Мне приходилось уже цитировать на «Эхе Москвы» заметку Блока, вписанную в дневник в августе 1917 года; ее подробно разбирает в отличной ЖЗЛовской биографии поэта Вл. Новиков. Там Блок среди клубов желтого торфяного дыма — лето жаркое, горят болота вокруг Петербурга — записывает: сколько ненависти, недоверия, татарщины залегает в душах, и как все это близко! И ставит абсолютно точный, повторенный впоследствии Распутиным диагноз: Бог от нас отвернулся, Божьего промысла больше не видно, а своего у нас нет. И потому этот мир — должен сгореть: «Мы на горе всем буржуям мировой пожар раздуем». Чтобы из этого огня — который в России всегда воспринимается как очистительный — вышло что-то иное: ведь самая плодородная почва — пожарище.

Очень дурно, что Россия умеет обновляться только по рецепту Феникса. Но что ж поделать, если управляют ею, как правило, довольно ужасные сущности, которых иначе просто не выгонишь? Тут уж только выжигать.

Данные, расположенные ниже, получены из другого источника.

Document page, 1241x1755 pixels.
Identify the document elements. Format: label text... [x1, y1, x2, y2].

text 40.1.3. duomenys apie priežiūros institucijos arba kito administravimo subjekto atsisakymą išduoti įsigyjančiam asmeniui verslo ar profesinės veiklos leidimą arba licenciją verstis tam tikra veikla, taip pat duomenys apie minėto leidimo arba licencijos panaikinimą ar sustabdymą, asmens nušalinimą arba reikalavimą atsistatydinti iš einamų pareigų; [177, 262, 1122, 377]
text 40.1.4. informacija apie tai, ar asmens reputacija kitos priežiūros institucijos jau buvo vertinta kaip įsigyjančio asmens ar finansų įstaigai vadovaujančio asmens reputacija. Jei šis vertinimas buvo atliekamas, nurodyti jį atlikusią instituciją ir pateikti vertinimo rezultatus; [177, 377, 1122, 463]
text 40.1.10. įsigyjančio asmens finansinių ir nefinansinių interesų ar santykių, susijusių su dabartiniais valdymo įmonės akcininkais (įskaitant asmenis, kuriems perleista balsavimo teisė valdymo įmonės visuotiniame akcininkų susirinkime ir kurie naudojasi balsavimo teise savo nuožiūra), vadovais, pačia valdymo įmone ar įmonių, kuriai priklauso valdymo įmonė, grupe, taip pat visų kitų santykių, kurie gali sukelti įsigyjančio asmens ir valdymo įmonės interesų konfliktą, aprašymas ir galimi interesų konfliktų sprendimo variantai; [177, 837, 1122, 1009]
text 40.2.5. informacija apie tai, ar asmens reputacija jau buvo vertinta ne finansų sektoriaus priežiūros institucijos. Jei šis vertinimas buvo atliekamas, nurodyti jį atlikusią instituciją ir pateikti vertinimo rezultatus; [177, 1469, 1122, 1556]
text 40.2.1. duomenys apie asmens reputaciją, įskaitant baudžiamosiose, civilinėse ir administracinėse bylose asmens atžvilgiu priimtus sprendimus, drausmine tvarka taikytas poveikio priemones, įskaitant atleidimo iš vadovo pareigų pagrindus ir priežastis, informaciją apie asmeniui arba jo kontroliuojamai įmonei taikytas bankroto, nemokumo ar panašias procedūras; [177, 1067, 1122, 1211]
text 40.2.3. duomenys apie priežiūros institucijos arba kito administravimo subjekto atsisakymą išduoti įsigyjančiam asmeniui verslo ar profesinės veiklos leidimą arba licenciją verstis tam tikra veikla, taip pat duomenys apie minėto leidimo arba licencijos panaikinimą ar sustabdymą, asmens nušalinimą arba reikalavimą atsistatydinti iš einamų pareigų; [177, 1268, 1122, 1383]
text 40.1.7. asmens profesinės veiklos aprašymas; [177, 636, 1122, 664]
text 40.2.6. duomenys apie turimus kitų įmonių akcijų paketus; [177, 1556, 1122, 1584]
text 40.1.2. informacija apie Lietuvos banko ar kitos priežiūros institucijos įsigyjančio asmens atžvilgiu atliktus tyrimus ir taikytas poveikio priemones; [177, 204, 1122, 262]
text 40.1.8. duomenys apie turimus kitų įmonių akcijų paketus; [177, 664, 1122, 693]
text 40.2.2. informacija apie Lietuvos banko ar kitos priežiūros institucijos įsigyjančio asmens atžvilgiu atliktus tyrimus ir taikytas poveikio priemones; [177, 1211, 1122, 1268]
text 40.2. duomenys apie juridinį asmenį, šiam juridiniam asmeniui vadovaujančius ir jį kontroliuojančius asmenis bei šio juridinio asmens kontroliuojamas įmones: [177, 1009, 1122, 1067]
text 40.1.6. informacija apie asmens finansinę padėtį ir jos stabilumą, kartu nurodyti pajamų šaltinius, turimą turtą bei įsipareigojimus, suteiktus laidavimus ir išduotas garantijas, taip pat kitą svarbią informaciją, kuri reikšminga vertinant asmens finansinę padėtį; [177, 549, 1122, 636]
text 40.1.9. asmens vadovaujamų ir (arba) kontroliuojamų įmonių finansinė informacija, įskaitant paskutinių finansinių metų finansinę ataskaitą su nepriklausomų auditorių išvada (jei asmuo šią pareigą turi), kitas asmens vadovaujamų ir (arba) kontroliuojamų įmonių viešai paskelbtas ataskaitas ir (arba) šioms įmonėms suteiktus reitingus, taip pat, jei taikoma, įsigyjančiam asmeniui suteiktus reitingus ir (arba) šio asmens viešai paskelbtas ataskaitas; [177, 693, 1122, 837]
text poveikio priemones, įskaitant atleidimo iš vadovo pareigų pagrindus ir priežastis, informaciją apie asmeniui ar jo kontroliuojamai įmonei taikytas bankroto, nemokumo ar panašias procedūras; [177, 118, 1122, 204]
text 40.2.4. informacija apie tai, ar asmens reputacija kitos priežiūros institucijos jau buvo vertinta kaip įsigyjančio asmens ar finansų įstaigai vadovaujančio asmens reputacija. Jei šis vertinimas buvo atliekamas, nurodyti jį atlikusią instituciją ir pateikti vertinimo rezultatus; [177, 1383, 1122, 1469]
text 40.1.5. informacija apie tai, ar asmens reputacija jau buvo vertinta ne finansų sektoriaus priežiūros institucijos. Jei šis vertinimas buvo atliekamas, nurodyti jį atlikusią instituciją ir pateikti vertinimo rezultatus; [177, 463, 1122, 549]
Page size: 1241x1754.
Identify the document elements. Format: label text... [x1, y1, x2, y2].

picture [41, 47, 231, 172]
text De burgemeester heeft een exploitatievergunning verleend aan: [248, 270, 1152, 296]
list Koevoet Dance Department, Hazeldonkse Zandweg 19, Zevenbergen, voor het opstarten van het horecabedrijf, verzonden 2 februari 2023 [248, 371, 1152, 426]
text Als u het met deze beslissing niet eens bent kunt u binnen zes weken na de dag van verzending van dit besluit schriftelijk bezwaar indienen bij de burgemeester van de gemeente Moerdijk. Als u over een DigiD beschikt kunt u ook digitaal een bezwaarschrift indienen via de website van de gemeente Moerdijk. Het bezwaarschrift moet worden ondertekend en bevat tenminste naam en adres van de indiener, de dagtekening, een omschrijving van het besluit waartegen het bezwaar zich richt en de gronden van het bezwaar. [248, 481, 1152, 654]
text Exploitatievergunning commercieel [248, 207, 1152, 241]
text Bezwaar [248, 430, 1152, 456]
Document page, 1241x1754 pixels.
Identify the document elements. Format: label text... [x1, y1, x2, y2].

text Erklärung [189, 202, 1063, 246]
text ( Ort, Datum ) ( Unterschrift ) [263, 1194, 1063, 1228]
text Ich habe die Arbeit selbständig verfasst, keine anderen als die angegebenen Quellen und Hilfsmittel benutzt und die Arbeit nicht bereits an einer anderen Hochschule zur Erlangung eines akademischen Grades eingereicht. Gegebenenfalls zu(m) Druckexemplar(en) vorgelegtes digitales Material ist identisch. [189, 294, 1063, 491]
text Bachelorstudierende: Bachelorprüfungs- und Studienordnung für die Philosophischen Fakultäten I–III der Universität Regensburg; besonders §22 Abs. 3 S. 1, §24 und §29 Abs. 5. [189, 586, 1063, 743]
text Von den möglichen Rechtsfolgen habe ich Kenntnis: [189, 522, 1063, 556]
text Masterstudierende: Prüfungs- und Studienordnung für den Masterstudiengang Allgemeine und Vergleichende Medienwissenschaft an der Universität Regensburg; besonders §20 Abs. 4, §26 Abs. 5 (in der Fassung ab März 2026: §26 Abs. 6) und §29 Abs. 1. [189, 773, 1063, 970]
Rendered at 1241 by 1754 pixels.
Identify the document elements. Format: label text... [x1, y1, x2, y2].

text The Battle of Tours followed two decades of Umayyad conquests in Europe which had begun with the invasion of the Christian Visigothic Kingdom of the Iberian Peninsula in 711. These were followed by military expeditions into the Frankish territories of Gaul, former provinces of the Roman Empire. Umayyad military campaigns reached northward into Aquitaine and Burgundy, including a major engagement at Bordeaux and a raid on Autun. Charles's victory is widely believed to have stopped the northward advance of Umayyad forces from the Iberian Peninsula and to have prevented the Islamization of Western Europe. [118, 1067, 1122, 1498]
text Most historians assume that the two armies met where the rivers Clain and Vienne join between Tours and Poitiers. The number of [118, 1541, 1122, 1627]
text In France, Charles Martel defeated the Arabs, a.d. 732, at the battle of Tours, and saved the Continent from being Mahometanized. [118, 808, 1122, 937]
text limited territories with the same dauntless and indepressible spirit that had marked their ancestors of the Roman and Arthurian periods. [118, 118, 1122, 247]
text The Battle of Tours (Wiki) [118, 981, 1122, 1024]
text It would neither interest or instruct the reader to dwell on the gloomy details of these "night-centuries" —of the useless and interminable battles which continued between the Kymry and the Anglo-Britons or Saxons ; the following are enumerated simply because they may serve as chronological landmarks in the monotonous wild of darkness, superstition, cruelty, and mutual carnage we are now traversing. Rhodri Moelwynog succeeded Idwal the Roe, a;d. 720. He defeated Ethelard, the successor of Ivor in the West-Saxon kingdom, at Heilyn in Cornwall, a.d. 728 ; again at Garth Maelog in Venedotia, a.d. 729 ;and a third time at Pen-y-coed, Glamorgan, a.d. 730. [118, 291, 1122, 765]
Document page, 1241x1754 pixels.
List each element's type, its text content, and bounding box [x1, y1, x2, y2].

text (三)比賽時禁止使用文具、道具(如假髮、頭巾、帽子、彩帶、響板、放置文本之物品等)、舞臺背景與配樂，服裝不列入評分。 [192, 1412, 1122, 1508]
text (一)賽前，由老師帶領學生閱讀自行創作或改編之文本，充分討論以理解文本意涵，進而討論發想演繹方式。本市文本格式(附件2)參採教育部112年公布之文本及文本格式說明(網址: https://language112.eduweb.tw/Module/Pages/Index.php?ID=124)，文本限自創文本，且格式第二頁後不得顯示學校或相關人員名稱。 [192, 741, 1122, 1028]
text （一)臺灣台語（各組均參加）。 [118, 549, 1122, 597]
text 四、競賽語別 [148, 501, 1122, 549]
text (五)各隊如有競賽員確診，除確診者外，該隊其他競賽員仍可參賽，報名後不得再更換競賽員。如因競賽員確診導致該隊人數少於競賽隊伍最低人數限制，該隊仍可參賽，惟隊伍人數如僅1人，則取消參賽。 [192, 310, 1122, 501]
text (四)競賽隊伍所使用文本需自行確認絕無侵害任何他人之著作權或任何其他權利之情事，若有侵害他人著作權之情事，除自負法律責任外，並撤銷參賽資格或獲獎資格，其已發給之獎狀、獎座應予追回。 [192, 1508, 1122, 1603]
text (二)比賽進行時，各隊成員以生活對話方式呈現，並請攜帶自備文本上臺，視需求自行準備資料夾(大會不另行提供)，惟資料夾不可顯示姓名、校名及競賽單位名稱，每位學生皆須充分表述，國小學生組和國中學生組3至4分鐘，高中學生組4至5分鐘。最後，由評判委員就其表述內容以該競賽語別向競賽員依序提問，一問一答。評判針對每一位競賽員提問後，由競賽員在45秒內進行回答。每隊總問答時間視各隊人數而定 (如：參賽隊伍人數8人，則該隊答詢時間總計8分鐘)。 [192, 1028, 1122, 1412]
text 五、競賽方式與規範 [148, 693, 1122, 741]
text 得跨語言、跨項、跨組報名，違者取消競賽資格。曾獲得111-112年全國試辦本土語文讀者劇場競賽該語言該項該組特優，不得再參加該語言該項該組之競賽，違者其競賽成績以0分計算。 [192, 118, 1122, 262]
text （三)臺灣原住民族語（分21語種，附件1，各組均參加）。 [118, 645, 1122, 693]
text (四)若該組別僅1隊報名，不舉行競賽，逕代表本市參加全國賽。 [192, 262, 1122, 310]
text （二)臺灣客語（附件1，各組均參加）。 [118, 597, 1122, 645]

Когда-нибудь — и, думаю, скоро — великая жара-2010 войдет в литературу так же, как жаркое лето 1972 года (отлично помню его): не забудем, что именно тогдашние жара и пожары — фон действия трифоновского «Старика» с его отчетливым предчувствием великих перемен. Что же сгорело в огне 2010 года? Неужели мы допустим, чтобы огонь этот оказался напрасным, чтобы напрасны — и забыты — оказались его жертвы? Неужели главным итогом происшедшего останется фарсовый разговор премьера с президентом по телефону — разговор, немедленно превращенный самодеятельными умельцами в клип на песню «Все хорошо, прекрасная маркиза»: «Огонь усадьбу всю спалил, потом конюшню охватил»… Нет. Не похоже. Похоже на то, что именно на этих пожарах актуализировались лучшие качества, с которыми ассоциируется местный характер: мгновенная взаимопомощь, сбор средств, отличная самоорганизация… И героизм был, и презрение к судьбе, и насмешка над ней — очень русская, нигде больше не встречающаяся: высший и самый благородный цинизм. Никто так не умеет шутить в роковые минуты, как население России, — и это единственный способ самосохранения человеческого в местном торфяном болоте. Но давно я не видел свою страну такой свободной.

А что сгорит? Многое сгорит. Вера во власть и ее всесилие; вера в стабильность и ее благотворность; патернализм; отождествление патриотизма с лояльностью; уверенность в благотворности запретов. Может статься, кто-то даже додумается наконец, что «деревня» — понятие безнадежно анахроническое, что деревни сохранились в наше время разве что в Африке, и то не везде, что советская попытка заменить деревни колхозами была хоть и кровава, и чрезвычайно груба, а все-таки неизбежна; что жить так, как живет сегодня русская деревня, попросту нельзя, и пора менять ее на иную форму устроения сельского быта, как давно произошло во всем прочем мире… И уж что безусловно сгорит — так это уверенность в том, что можно протянуть в таком полусонном состоянии еще десять, двенадцать, пятнадцать лет… Нельзя. Не та страна. В некоторый момент осыпание переходит в обрушение.

И если все это будет понято — а оно, кажется, понимается почти всеми, и трезвомыслие распространяется по России, как лесной пожар, — Феникс в очередной раз вылетит из огня.

Жаль, что такой ценой. Но давайте наконец иметь дело с той страной, которая есть.